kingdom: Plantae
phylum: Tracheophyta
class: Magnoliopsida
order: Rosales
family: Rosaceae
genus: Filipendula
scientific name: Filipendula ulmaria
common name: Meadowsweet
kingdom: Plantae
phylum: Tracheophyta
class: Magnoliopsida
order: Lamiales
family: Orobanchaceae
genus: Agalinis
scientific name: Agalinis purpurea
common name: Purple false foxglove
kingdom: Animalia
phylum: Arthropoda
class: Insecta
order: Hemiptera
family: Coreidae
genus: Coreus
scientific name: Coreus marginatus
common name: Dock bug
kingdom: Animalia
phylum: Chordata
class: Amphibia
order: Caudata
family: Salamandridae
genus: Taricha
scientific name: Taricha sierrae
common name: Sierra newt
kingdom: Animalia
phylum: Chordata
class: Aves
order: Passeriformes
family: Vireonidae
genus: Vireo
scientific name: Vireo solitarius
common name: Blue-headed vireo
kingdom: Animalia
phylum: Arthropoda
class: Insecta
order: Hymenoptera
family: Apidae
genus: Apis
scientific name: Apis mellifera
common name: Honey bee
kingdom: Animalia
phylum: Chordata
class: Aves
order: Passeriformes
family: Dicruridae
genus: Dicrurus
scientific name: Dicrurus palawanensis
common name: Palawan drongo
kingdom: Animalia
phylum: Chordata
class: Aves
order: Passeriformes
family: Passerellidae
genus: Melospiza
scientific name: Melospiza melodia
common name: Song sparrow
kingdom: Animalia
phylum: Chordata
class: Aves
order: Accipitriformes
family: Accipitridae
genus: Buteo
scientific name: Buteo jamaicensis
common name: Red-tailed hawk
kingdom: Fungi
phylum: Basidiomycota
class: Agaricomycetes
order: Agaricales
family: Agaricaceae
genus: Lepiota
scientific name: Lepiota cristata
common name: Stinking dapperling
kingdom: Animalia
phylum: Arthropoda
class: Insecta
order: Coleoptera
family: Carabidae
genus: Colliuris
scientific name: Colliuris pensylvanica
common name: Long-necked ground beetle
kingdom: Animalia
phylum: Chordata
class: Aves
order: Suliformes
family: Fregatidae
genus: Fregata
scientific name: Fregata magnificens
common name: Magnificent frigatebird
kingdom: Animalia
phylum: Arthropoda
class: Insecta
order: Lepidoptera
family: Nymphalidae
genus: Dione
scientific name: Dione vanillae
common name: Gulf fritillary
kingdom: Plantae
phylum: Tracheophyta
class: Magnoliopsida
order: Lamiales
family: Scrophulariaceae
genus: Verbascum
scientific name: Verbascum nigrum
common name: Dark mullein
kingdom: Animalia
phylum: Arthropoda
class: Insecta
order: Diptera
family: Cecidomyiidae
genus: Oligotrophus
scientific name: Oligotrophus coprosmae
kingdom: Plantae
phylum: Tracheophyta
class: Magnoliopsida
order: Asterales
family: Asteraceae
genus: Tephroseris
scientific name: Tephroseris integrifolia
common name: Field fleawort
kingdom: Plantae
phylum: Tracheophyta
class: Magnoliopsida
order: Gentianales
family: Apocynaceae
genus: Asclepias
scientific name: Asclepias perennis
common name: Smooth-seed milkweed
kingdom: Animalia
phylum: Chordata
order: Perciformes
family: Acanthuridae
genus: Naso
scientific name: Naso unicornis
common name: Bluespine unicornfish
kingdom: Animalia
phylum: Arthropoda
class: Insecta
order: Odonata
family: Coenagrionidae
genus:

Directions:
Print every line of the listing above again, word for word and in the same order.

Expected answer:
kingdom: Plantae
phylum: Tracheophyta
class: Magnoliopsida
order: Rosales
family: Rosaceae
genus: Filipendula
scientific name: Filipendula ulmaria
common name: Meadowsweet
kingdom: Plantae
phylum: Tracheophyta
class: Magnoliopsida
order: Lamiales
family: Orobanchaceae
genus: Agalinis
scientific name: Agalinis purpurea
common name: Purple false foxglove
kingdom: Animalia
phylum: Arthropoda
class: Insecta
order: Hemiptera
family: Coreidae
genus: Coreus
scientific name: Coreus marginatus
common name: Dock bug
kingdom: Animalia
phylum: Chordata
class: Amphibia
order: Caudata
family: Salamandridae
genus: Taricha
scientific name: Taricha sierrae
common name: Sierra newt
kingdom: Animalia
phylum: Chordata
class: Aves
order: Passeriformes
family: Vireonidae
genus: Vireo
scientific name: Vireo solitarius
common name: Blue-headed vireo
kingdom: Animalia
phylum: Arthropoda
class: Insecta
order: Hymenoptera
family: Apidae
genus: Apis
scientific name: Apis mellifera
common name: Honey bee
kingdom: Animalia
phylum: Chordata
class: Aves
order: Passeriformes
family: Dicruridae
genus: Dicrurus
scientific name: Dicrurus palawanensis
common name: Palawan drongo
kingdom: Animalia
phylum: Chordata
class: Aves
order: Passeriformes
family: Passerellidae
genus: Melospiza
scientific name: Melospiza melodia
common name: Song sparrow
kingdom: Animalia
phylum: Chordata
class: Aves
order: Accipitriformes
family: Accipitridae
genus: Buteo
scientific name: Buteo jamaicensis
common name: Red-tailed hawk
kingdom: Fungi
phylum: Basidiomycota
class: Agaricomycetes
order: Agaricales
family: Agaricaceae
genus: Lepiota
scientific name: Lepiota cristata
common name: Stinking dapperling
kingdom: Animalia
phylum: Arthropoda
class: Insecta
order: Coleoptera
family: Carabidae
genus: Colliuris
scientific name: Colliuris pensylvanica
common name: Long-necked ground beetle
kingdom: Animalia
phylum: Chordata
class: Aves
order: Suliformes
family: Fregatidae
genus: Fregata
scientific name: Fregata magnificens
common name: Magnificent frigatebird
kingdom: Animalia
phylum: Arthropoda
class: Insecta
order: Lepidoptera
family: Nymphalidae
genus: Dione
scientific name: Dione vanillae
common name: Gulf fritillary
kingdom: Plantae
phylum: Tracheophyta
class: Magnoliopsida
order: Lamiales
family: Scrophulariaceae
genus: Verbascum
scientific name: Verbascum nigrum
common name: Dark mullein
kingdom: Animalia
phylum: Arthropoda
class: Insecta
order: Diptera
family: Cecidomyiidae
genus: Oligotrophus
scientific name: Oligotrophus coprosmae
kingdom: Plantae
phylum: Tracheophyta
class: Magnoliopsida
order: Asterales
family: Asteraceae
genus: Tephroseris
scientific name: Tephroseris integrifolia
common name: Field fleawort
kingdom: Plantae
phylum: Tracheophyta
class: Magnoliopsida
order: Gentianales
family: Apocynaceae
genus: Asclepias
scientific name: Asclepias perennis
common name: Smooth-seed milkweed
kingdom: Animalia
phylum: Chordata
order: Perciformes
family: Acanthuridae
genus: Naso
scientific name: Naso unicornis
common name: Bluespine unicornfish
kingdom: Animalia
phylum: Arthropoda
class: Insecta
order: Odonata
family: Coenagrionidae
genus:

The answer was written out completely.